Return a copy of every line in the records that includes the word "immediately".

Task material below:

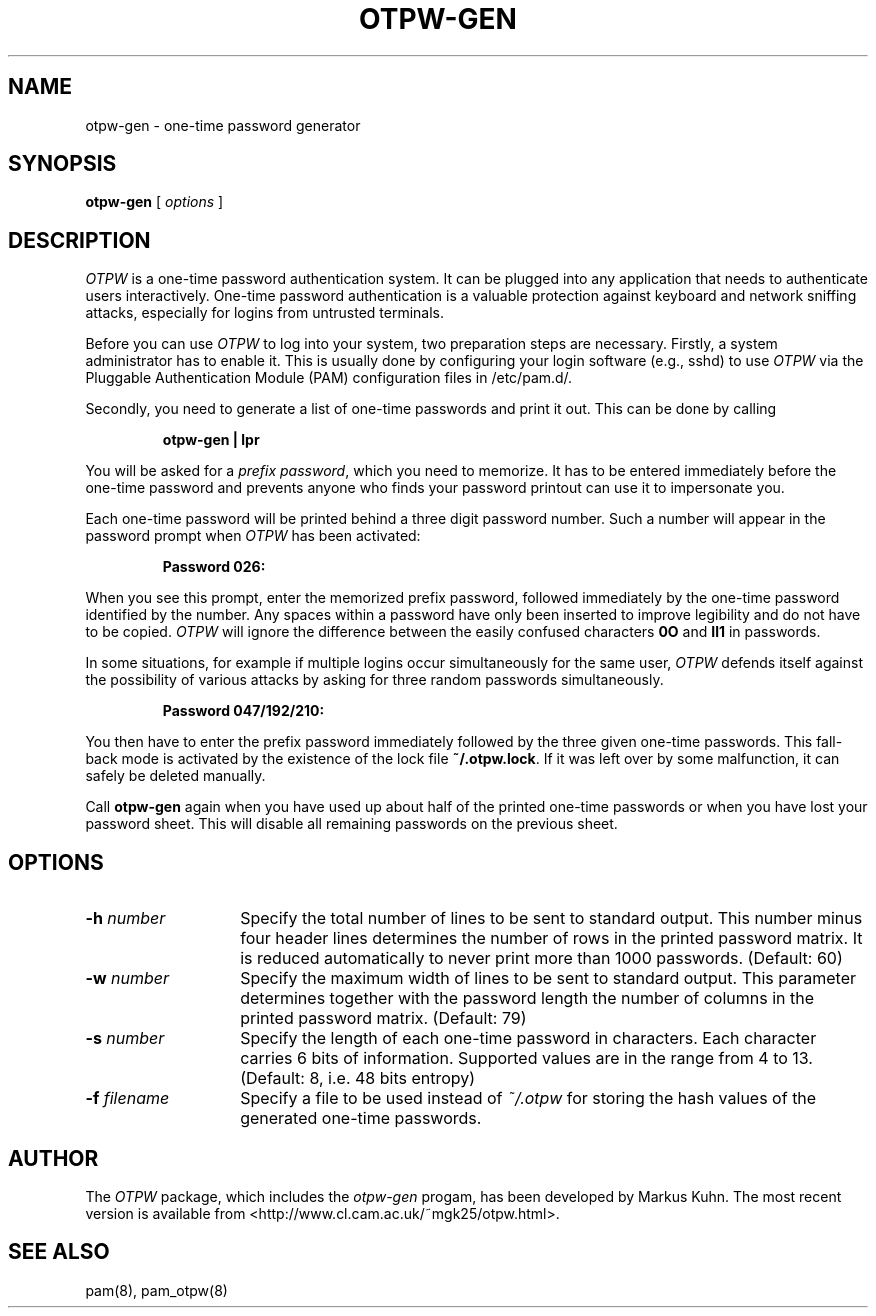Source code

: .TH OTPW-GEN 1 "2003-06-24"
.SH NAME
otpw-gen \- one-time password generator
.SH SYNOPSIS
.B otpw-gen
[
.I options
]
.SH DESCRIPTION
.I OTPW
is a one-time password authentication system. It can be plugged into
any application that needs to authenticate users interactively.
One-time password authentication is a valuable protection against
keyboard and network sniffing attacks, especially for logins from
untrusted terminals.

Before you can use
.I OTPW
to log into your system, two preparation steps are necessary. Firstly,
a system administrator has to enable it. This is usually done by
configuring your login software (e.g., sshd) to use
.I OTPW
via the Pluggable Authentication Module (PAM) configuration files
in /etc/pam.d/.

Secondly, you need to generate a list of one-time passwords and print
it out. This can be done by calling
.IP
.B otpw-gen | lpr
.PP
You will be asked for a
.IR "prefix password" ,
which you need to memorize. It has to be entered immediately before
the one-time password and prevents anyone who finds your password
printout can use it to impersonate you.

Each one-time password will be printed behind a three digit password
number. Such a number will appear in the password prompt when
.I OTPW
has been activated:
.IP
.B Password 026:
.PP
When you see this prompt, enter the memorized prefix password,
followed immediately by the one-time password identified by the
number. Any spaces within a password have only been inserted to
improve legibility and do not have to be copied.
.I OTPW
will ignore the difference between the easily confused characters
.B 0O
and
.B Il1
in passwords.

In some situations, for example if multiple logins occur
simultaneously for the same user,
.I OTPW
defends itself against the possibility of various attacks by asking
for three random passwords simultaneously.
.IP
.B Password 047/192/210:
.PP
You then have to enter the prefix password immediately followed by the
three given one-time passwords. This fall-back mode is activated by
the existence of the lock file
.BR ~/.otpw.lock .
If it was left over by some malfunction, it can safely be deleted
manually.

Call
.B otpw-gen
again when you have used up about half of the printed one-time
passwords or when you have lost your password sheet. This will disable
all remaining passwords on the previous sheet.

.SH OPTIONS
.TP 14
.BI \-h " number"
Specify the total number of lines to be sent to standard output.
This number minus four header lines determines the number of rows in the
printed password matrix. It is reduced automatically to never print more
than 1000 passwords. (Default: 60)
.TP
.BI \-w " number"
Specify the maximum width of lines to be sent to standard output.
This parameter determines together with the password length the number
of columns in the printed password matrix. (Default: 79)
.TP
.BI \-s " number"
Specify the length of each one-time password in characters. Each
character carries 6 bits of information. Supported values are in the
range from 4 to 13. (Default: 8, i.e. 48 bits entropy)
.TP
.BI \-f " filename"
Specify a file to be used instead of
.I ~/.otpw
for storing the hash values of the generated one-time passwords.
.SH AUTHOR
The
.I OTPW
package, which includes the
.I otpw-gen
progam, has been developed by Markus Kuhn. The most recent version is
available from <http://www.cl.cam.ac.uk/~mgk25/otpw.html>.
.SH SEE ALSO
pam(8), pam_otpw(8)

End of Task material.

Expected output =>
which you need to memorize. It has to be entered immediately before
followed immediately by the one-time password identified by the
You then have to enter the prefix password immediately followed by the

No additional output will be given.